-- start EXTRACTED TEXT --

Special Agent Jaime Zapata, on assignment to the ICE attache office in Mexico City from his post in Laredo, Texas, died Tuesday when gunmen attacked the agents’ blue Suburban vehicle as they drove through the northern state of San Luis Potosi.

The second agent is Victor Avila, according to U.S. officials who weren’t authorized to speak on the case. He was shot twice in the leg and transported back to the United States, where he is in stable condition, according to an ICE statement Wednesday.

President Barack Obama expressed condolences Wednesday to Zapata’s family.

Homeland Security Secretary Janet Napolitano said the highest-profile attack on U.S. lawmen in Mexico since the 1985 torture and killing of DEA agent Enrique “Kiki” Camarena, won’t change the U.S. commitment to supporting Mexico in its crackdown on organized crime.

-- end EXTRACTED TEXT --

**YOUR INSTRUCTIONS**
Extract everything from "The second agent" down to "ICE statement Wednesday." in the report on the attack on the ICE agents, copying that span without changes.

-- start STORED DATA --

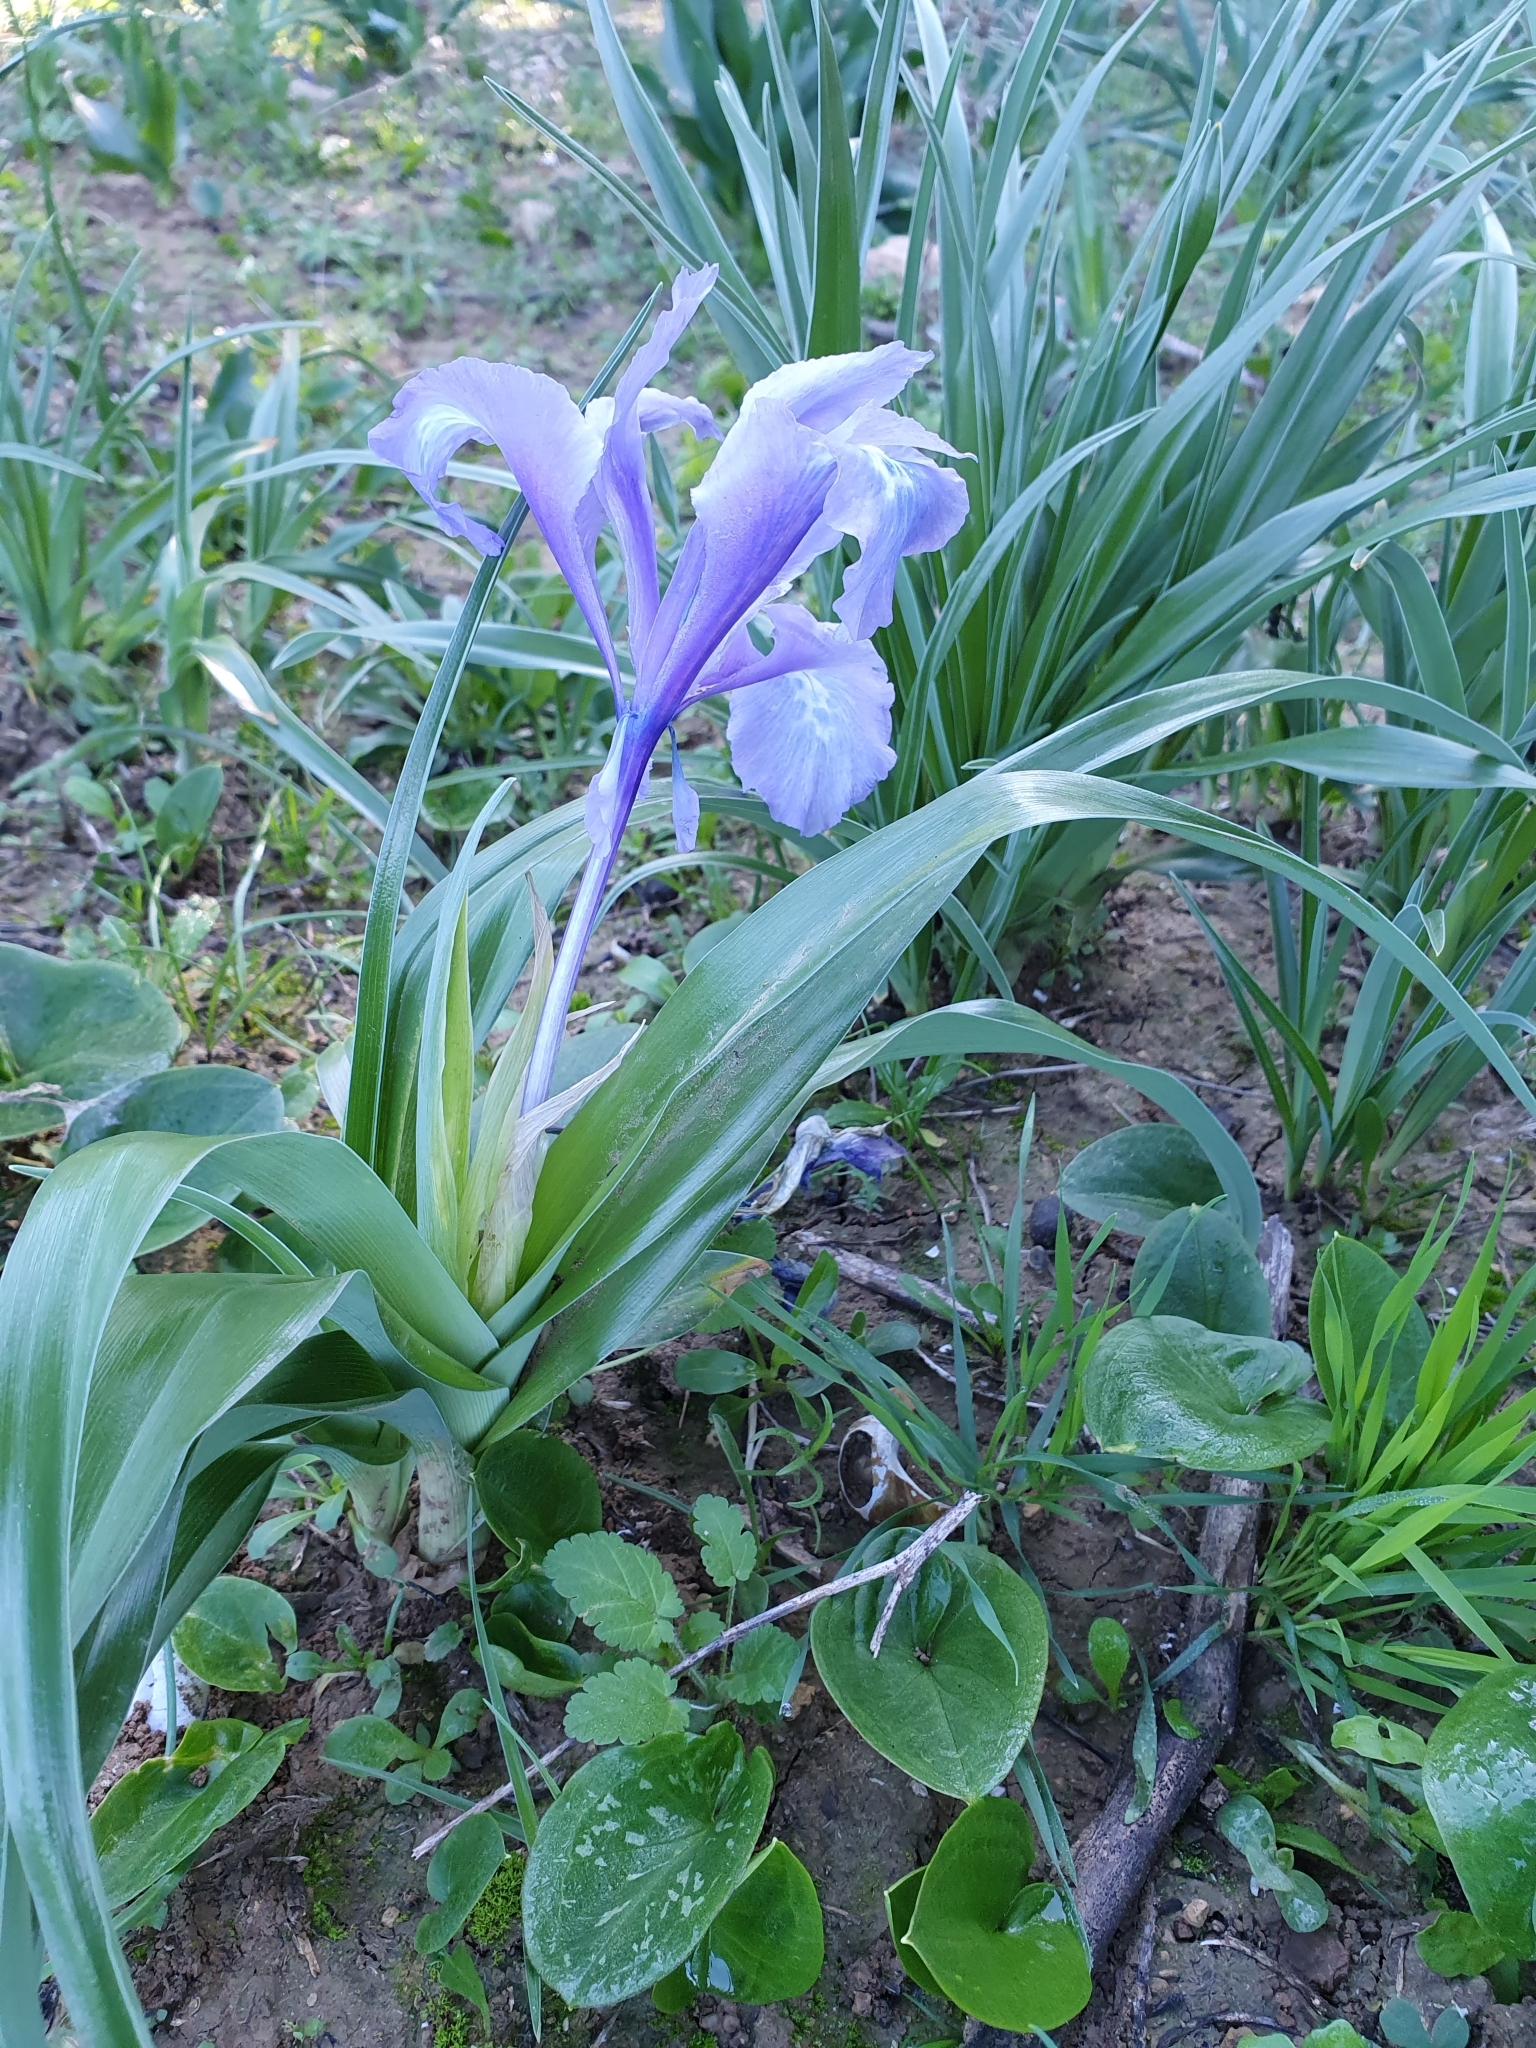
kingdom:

-- end STORED DATA --

**FINAL ANSWER**
The second agent is Victor Avila, according to U.S. officials who weren’t authorized to speak on the case. He was shot twice in the leg and transported back to the United States, where he is in stable condition, according to an ICE statement Wednesday.